Untuk sertifikasi LPH, diakui Fitriah bahwa sertifikat LPH diterbitkan oleh BPJPH. Namun lagi-lagi ia mengingatkan bahwa dalam proses sertifikasi MUI tetap berperan di dalamnya. Sedangkan penerbitan sertifikasi auditor halal diserahkan kepada MUI.

 

Dia juga membantah jika ada kewenangan MUI yang tereduksi oleh PP ini. Dalam konteks ini, lanjutnya, ada pelebaran tugas yang sebelumnya hanya dilakukan oleh MUI. Penerbitan sertifikasi halal oleh negara bertujuan untuk memperkuat produk dan daya tawarnya.

 

“Bukan tereduksi, pertama proses pendaftaran yang sebelumnya ada di MUI, sekarang dengan BPJPH. Kedua terkait penerbitan sertifikat sebelumnya sertifikat ditterbitkan MUI, sekarang BPJPH tapi dengan sertifikat diterbitkan oleh negara maka daya tawar, sertifikat halal juga lebih kuat ketika produk ini dijual ke negara lain,” urai Fitriah.

 

Sekadar catatan, di dalam UU JPH diatur bahwa MUI melakukan penetapan produk, melakukan sertifikasi auditor halal, dan ketiga mengakreditasi LPH. Diklat dilaksanakan oleh BPJPH kemudian uji kompetensi dilaksanakan oleh MUI. Sementara di dalam PP peranan MUI diatur lebih rigit lagi.

 

Fitirah membenarkan jika diklat dilakukan oleh BPJPH, namun tidak melepaskan MUI terutama terkait penyusunan standar diklat, kemudian penyediaan nara sumber yang melakukan diklat.

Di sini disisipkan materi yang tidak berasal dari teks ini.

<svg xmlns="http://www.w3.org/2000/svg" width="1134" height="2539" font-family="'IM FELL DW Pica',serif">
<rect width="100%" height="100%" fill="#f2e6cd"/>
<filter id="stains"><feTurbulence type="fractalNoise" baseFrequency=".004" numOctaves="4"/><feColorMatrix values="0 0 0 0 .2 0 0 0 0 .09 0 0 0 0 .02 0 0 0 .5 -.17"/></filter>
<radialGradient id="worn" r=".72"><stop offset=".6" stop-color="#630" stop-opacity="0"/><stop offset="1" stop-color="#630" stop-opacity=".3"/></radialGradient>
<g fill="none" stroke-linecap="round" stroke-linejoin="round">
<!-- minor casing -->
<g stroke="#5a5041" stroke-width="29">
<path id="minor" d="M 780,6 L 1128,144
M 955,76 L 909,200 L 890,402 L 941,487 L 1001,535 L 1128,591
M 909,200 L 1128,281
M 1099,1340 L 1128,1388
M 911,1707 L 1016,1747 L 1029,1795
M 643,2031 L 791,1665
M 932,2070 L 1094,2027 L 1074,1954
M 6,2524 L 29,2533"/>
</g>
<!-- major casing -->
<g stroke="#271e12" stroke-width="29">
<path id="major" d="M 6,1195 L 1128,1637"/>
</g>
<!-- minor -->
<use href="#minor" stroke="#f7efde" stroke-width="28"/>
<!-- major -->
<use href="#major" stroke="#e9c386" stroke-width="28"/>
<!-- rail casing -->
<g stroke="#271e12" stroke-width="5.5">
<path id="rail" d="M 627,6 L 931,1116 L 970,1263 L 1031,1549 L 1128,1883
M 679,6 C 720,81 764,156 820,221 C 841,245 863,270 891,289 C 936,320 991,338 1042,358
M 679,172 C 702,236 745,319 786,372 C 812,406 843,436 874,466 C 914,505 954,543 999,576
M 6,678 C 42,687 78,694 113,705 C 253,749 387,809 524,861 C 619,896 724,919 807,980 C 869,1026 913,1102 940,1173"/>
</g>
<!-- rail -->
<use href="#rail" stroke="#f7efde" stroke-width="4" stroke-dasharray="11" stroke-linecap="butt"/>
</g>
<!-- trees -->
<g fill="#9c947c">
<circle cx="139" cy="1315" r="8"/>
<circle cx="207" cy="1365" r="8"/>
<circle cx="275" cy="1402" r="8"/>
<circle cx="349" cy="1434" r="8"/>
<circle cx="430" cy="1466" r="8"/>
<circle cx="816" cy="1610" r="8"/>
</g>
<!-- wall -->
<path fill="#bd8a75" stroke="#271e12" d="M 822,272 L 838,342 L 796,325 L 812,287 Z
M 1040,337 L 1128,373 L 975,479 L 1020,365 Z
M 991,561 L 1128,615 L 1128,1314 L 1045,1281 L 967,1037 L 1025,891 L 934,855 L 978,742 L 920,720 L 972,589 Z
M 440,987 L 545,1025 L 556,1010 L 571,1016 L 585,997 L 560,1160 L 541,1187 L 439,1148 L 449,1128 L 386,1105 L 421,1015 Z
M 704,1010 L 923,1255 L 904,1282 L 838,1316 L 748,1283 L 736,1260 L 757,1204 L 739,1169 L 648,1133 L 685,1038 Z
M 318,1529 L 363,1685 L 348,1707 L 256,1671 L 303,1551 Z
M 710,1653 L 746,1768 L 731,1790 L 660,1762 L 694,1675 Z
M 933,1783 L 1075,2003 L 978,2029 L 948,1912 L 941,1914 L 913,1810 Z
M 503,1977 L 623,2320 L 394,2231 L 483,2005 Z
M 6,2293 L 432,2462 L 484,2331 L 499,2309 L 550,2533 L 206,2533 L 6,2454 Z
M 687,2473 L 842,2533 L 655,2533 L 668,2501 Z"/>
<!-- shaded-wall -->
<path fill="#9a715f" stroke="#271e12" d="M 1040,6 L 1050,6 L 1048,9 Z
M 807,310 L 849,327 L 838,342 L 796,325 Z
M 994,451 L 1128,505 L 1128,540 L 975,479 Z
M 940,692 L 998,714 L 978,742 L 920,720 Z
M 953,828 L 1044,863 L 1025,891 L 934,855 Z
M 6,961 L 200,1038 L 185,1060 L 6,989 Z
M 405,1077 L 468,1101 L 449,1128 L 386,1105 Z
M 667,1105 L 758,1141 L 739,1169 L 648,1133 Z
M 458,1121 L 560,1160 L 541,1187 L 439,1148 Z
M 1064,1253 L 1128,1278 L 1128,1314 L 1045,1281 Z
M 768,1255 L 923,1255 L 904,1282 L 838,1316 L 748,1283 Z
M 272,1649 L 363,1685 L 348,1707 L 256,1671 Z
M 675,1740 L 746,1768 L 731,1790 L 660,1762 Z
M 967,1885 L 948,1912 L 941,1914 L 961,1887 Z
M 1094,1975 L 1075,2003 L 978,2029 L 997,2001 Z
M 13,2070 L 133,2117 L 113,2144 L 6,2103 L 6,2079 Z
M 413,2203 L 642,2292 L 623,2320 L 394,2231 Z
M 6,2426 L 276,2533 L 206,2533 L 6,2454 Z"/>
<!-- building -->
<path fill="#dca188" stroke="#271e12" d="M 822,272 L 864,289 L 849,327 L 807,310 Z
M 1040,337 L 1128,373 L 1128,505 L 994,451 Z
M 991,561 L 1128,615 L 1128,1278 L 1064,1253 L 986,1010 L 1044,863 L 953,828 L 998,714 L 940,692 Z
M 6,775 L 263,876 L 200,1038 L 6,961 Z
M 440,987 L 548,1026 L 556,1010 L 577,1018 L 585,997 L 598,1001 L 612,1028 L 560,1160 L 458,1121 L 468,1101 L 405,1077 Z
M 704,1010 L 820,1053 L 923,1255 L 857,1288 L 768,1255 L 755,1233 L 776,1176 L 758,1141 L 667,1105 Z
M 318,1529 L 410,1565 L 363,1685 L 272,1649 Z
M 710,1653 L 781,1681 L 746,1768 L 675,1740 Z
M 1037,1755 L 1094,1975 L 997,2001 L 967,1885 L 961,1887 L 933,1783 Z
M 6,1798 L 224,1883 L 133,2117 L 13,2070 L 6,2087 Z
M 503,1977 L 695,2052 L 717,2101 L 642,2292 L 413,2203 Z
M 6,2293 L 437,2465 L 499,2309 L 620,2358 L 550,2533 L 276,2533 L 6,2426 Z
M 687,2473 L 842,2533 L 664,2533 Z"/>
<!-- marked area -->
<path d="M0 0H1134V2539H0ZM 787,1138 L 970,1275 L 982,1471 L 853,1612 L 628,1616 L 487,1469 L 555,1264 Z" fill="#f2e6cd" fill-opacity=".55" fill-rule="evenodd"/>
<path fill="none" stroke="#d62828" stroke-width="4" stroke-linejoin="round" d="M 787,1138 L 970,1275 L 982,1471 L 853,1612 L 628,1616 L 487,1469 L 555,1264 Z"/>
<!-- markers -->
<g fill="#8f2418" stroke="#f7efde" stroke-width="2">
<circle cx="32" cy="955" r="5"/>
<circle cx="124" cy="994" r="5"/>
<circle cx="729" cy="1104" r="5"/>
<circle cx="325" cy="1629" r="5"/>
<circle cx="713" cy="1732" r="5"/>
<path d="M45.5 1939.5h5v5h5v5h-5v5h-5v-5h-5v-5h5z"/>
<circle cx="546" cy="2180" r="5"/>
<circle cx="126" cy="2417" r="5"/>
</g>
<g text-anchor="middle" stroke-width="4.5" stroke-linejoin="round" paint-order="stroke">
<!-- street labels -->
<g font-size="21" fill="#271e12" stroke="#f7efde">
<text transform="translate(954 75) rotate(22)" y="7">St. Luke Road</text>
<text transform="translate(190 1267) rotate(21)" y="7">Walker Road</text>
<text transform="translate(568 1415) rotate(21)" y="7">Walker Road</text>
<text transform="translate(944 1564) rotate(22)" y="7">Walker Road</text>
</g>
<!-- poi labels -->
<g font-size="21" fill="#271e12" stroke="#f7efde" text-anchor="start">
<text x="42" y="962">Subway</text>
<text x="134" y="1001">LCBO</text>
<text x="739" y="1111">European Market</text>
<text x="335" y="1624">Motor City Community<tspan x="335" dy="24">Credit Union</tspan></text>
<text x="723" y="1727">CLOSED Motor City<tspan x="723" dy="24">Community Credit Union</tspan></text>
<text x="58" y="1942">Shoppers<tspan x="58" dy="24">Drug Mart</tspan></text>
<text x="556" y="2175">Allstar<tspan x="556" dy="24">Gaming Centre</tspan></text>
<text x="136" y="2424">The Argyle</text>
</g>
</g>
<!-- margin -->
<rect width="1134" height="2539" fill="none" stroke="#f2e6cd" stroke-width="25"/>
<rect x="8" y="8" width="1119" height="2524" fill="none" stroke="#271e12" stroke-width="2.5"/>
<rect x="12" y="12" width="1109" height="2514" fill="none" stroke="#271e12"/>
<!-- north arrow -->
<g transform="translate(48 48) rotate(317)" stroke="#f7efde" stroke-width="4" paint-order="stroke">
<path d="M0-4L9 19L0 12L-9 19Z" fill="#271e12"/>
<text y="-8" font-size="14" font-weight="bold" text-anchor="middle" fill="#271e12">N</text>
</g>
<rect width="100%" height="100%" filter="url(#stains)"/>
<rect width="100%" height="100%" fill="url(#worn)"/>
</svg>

Sedangkan untuk akreditasi LPH, penilaian kesesuaian dari MUI menjadi hal yang mutlak bagi satu LPH untuk bisa mendapatkan sertifikat LPH.

 

Fitriah menambahkan mahal tidaknya biaya sertifikasi akan tergantung dari Peraturan Menteri Keuangan (PMK). Dalam hal ini, peran BPJPH hanya memberi usulan. Dia juga mengingatkan bahwa dalam Pasal 44 UU JPH tertera klausul adanya fasilitas pembiayaan bagi UMKM.

 

“Jadi bukan langsung digratiskan, tapi ada fasilitas anggaran dari negara maupun pembiayan swadaya dari masyarakat,” tandasnya.